HELENA, Mont. – Federal legislation that funds resources for victims of domestic and sexual violence is set to expire at the end of September.

State attorneys general, including Montana's Tim Fox, and groups across the country are urging Congress to renew the Violence Against Women Act.

Agencies and organizations in Montana have received more than $70 million through the law since 2005. It's directed more than $6 billion nationwide since the bill was enacted in September 1994.

"I really can't overstate the importance of the 1994 Violence Against Women Act,” stresses Robin Turner, public policy and legal director of the Montana Coalition Against Domestic and Sexual Violence. “It was the first comprehensive federal legislation that was designed to end violence against women, to end gender-based violence."

Turner says the legislation also has created vital protections for Native American women.

When the act was reauthorized in 2013, it granted tribal communities the ability to prosecute non-Native people who commit violence against indigenous women on tribal lands.

Last week, the Senate included a two-month extension of the law in its spending bill. The House is expected to vote on the bill this week.
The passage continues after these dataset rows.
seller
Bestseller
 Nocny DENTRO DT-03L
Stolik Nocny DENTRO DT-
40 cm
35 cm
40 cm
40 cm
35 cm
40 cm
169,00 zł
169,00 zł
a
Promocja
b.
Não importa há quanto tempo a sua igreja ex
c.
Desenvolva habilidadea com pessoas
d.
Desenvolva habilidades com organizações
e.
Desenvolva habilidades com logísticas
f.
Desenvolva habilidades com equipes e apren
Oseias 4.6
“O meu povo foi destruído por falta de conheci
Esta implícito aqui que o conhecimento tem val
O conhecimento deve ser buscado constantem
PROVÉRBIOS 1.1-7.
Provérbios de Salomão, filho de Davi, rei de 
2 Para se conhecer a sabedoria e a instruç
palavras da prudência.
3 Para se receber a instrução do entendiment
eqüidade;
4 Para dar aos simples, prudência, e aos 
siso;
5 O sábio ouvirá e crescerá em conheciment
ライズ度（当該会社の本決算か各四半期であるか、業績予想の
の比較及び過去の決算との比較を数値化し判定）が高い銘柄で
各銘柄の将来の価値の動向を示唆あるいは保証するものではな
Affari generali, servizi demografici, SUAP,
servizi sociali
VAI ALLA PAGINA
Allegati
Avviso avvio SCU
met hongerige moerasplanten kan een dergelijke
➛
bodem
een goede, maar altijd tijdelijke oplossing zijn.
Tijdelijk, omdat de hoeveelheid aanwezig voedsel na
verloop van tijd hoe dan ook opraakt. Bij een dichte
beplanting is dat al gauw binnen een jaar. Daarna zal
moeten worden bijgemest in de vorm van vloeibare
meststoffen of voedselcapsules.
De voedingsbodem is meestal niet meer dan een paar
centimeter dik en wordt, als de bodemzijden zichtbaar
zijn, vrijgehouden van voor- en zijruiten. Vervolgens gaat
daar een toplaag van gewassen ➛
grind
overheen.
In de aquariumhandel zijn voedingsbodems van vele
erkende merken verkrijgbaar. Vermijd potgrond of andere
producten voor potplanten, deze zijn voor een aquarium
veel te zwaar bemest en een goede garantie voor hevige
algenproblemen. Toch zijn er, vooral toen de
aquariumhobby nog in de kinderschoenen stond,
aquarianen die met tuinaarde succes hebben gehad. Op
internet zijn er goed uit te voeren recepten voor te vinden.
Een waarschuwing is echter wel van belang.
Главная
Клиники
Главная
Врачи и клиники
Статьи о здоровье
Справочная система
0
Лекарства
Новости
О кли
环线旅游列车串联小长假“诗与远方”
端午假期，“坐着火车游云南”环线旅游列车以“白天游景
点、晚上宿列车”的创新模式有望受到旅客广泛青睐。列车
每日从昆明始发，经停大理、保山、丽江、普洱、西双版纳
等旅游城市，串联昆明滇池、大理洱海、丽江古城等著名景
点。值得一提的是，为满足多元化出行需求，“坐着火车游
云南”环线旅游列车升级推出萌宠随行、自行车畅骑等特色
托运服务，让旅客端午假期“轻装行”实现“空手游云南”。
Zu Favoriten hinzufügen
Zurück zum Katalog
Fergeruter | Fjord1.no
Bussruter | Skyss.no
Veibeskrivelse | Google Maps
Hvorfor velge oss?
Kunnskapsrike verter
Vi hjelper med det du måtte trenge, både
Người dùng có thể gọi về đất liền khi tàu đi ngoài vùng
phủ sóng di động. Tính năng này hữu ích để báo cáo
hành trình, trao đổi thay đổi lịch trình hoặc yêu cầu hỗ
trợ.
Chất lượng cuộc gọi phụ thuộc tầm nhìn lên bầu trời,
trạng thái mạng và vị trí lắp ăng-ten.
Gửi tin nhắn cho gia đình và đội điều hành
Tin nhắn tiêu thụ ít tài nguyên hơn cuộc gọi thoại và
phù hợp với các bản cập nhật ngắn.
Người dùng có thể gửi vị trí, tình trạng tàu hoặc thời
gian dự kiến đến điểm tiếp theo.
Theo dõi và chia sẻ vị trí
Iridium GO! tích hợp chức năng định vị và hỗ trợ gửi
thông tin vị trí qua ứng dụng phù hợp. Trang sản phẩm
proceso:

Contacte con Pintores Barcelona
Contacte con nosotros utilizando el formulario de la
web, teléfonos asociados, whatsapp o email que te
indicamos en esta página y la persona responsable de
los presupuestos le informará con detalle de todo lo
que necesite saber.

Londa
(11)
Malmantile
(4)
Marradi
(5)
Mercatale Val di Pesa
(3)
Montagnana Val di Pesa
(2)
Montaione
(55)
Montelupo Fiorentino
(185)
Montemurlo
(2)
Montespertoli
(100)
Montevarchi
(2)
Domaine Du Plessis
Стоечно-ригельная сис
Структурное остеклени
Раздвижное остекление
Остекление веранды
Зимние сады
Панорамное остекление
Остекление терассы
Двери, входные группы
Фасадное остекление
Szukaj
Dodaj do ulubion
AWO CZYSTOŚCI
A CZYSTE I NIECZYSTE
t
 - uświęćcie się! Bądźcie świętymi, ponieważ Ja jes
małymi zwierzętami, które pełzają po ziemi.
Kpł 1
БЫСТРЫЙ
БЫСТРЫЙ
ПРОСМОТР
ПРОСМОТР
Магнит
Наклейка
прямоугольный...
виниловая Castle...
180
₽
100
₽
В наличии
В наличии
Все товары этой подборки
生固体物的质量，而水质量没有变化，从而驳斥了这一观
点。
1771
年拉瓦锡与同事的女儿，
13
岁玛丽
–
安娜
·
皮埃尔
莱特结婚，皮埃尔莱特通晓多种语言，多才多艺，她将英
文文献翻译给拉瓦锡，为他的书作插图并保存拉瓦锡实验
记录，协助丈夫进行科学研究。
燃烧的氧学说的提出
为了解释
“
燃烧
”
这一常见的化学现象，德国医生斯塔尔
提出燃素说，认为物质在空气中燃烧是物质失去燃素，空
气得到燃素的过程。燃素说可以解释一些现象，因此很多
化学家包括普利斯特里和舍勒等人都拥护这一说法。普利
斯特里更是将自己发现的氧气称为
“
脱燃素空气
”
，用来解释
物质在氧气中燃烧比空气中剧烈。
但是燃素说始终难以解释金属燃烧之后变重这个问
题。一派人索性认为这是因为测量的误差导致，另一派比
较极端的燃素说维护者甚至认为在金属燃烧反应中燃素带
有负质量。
Turner says these programs play critical roles across Montana, especially in rural parts of the state where no other services typically are available for those facing domestic violence.

"Our programs would be very, very challenged to continue moving forward, and encountering and responding to domestic violence and sexual violence appropriately, if this bill isn't reauthorized and the funding isn't reauthorized," she states.

A proposed reauthorization bill in the House provides additional protections for immigrant survivors of violence. And it includes a provision that closes the so-called boyfriend loophole by prohibiting dating partners under court protective orders from possessing firearms.